President Donald Trump is used to bending financial markets to his will.
But with the war in Iran, he may have reached the limit of his ability to do so.
On Friday, the S&P 500 closed down 1.7% and notched its fifth-straight weekly decline, its worst stretch since 2022 and a sign of rapidly faltering confidence in a swift resolution to the Iran war.
Since the U.S. attacked Iran on Feb. 28, the S&P 500 has declined about 7%, while the Dow Jones Industrial Average fell 1.7% and has lost nearly 4,000 points. It is now down more than 10% from its most recent high, a correction in technical terms.
The tech-heavy Nasdaq fell further into correction territory Friday, closing down 2% and off 13% since a record close in October.
Oil prices also rose sharply, with U.S. crude topping $100 a barrel and global Brent crude at approximately $114 at around 4 p.m. ET. The yield on the 10-year Treasury note surged to 4.4%, the highest since last summer. Some energy stocks, like Exxon, traded near all-time highs.
Shortly after stock markets had closed Thursday, Trump announced he was pausing attacks on Iranian energy sites for 10 days. But stocks barely budged.
Just days earlier, they had rocketed higher Monday when the president announced there had been “productive” talks with Iranian representatives, so he would pause strikes on Iranian power facilities for five days.
“The market is looking beyond commentary from the administration,” said Adam Turnquist, chief strategist at LPL Financial investment group, which manages nearly $2 trillion in assets. “They actually want concrete details and a resolution. And actions speak louder than words, that’s really present in [current] price action.”
This new reality stands in contrast to Trump’s ability to move markets throughout his first term and into the outset of his second.
Trump spent the better part of 2025 whipsawing traders via frequent changes regarding tariff levels. Eventually, a pattern emerged: The president would announce a new import duty, markets would fall, and Trump would usually end up reversing himself in some way.
The trend even got a nickname, coined by a columnist for the Financial Times: “TACO” — for “Trump Always Chickens Out”. (Last month, the Supreme Court struck down many of the tariffs.)
This time, the chain of events unleashed by Trump’s decision to attack Iran are such that a return to pre-war conditions — and market levels — is virtually impossible in the short or even medium term, experts say.

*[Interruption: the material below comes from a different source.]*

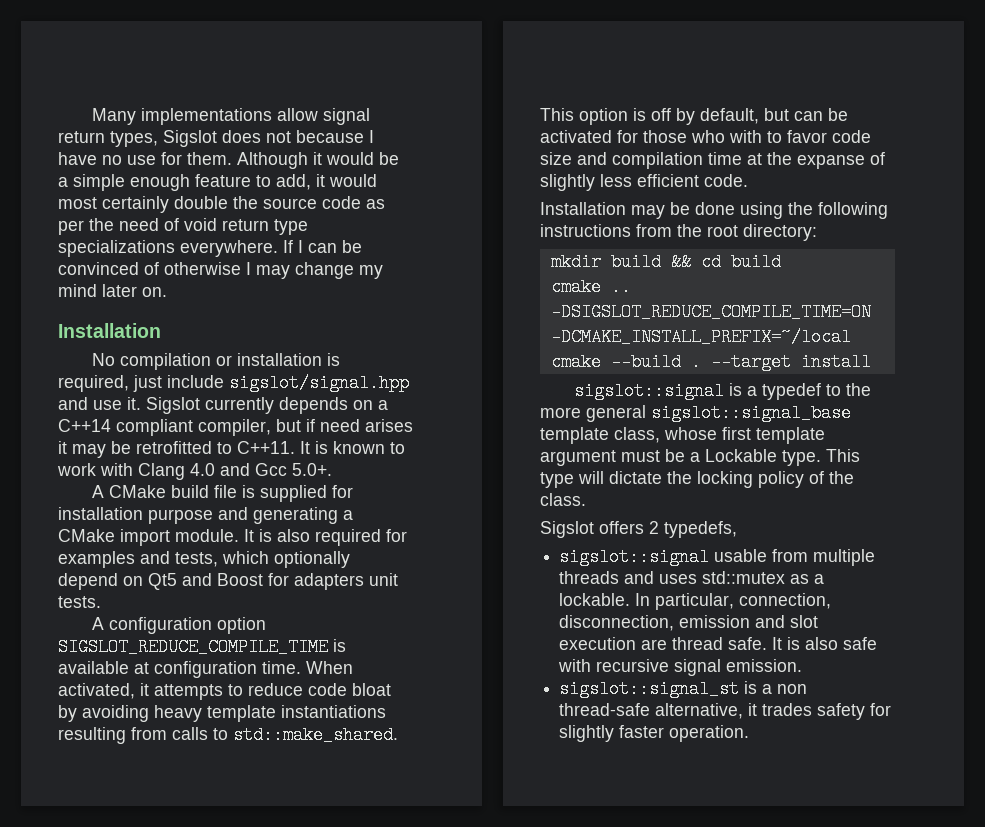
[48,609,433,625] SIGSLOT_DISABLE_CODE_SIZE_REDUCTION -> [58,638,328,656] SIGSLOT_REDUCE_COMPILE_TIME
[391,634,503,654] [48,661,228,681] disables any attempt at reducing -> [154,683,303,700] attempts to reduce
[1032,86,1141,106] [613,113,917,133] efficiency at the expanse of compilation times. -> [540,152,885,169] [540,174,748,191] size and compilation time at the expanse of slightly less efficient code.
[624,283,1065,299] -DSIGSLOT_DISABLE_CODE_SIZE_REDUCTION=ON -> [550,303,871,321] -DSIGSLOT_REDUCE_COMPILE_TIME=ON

The disruption to flows of oil and gas has been so substantial that transport costs, and ultimately the price paid per barrel, are likely to stay elevated indefinitely. Even when the Strait of Hormuz, which Iran has used as a chokepoint to drive concessions from the West, eventually reopens, the cost of transiting through it has likely gone up for the foreseeable future.
And the broader fallout on the economy and consumer purchases is already being felt.
That, in turn, has made interest rate cuts by the Federal Reserve less likely, because the higher oil costs are set to contribute to already-sticky inflation. The odds of a rate hike before the end of the year have now outpaced the odds of a cut.
“Let’s say hostilities end tomorrow — the market will rally, but it’s not necessarily ripping back to where it was before because of the disruptions that have occurred,” said Steve Sosnick, chief strategist at Interactive Brokers financial group. “You’re not going to see oil go back to where it was immediately. You’re not going to see markets price in rate cuts the way they were before.”
A White House representative did not respond to a request for comment Friday.
A day earlier, the president said that he was not concerned about the market’s recent performance.
Oil prices, he said during a Cabinet meeting, “have not gone up as much as I thought, Scott, to be honest with you. It’s all going to come back down to where it was and probably lower,” addressing Treasury Secretary Scott Bessent.
Markets have not fallen further because the outlook for earnings growth remains bullish, Turnquist said — though that could change the longer the conflict drags on and further impinges consumer spending and business investment.
And compared to prior oil shocks, the U.S. economy is less oil-intensive, as it has transitioned to one that is largely service-oriented. Global oil markets have also been supported by America’s oil production boom over the past decade — with more supplies online, overall prices are less likely to rise as much.
Yet by some metrics, stocks were already considered expensive prior to the hostilities. Having already contended with stretched valuations, traders may find it much harder to power stock prices back to the record levels seen just prior to the start of the latest conflict.
“The risk-reward is still very heavily weighted toward (the) risk” of further stock-price declines, said Matt Maley, chief market strategist at Miller Tabak financial group.
Should hostilities persist, Trump’s ability to influence markets will only further erode, Sosnick predicted.
“He now realizes he’d like to jawbone his way out of it, but it’s not that easy at this point because the situation encompasses so many moving parts and difficult variables,” Sosnick said. “it doesn’t lend itself to a quick set of comments mollifying investors.”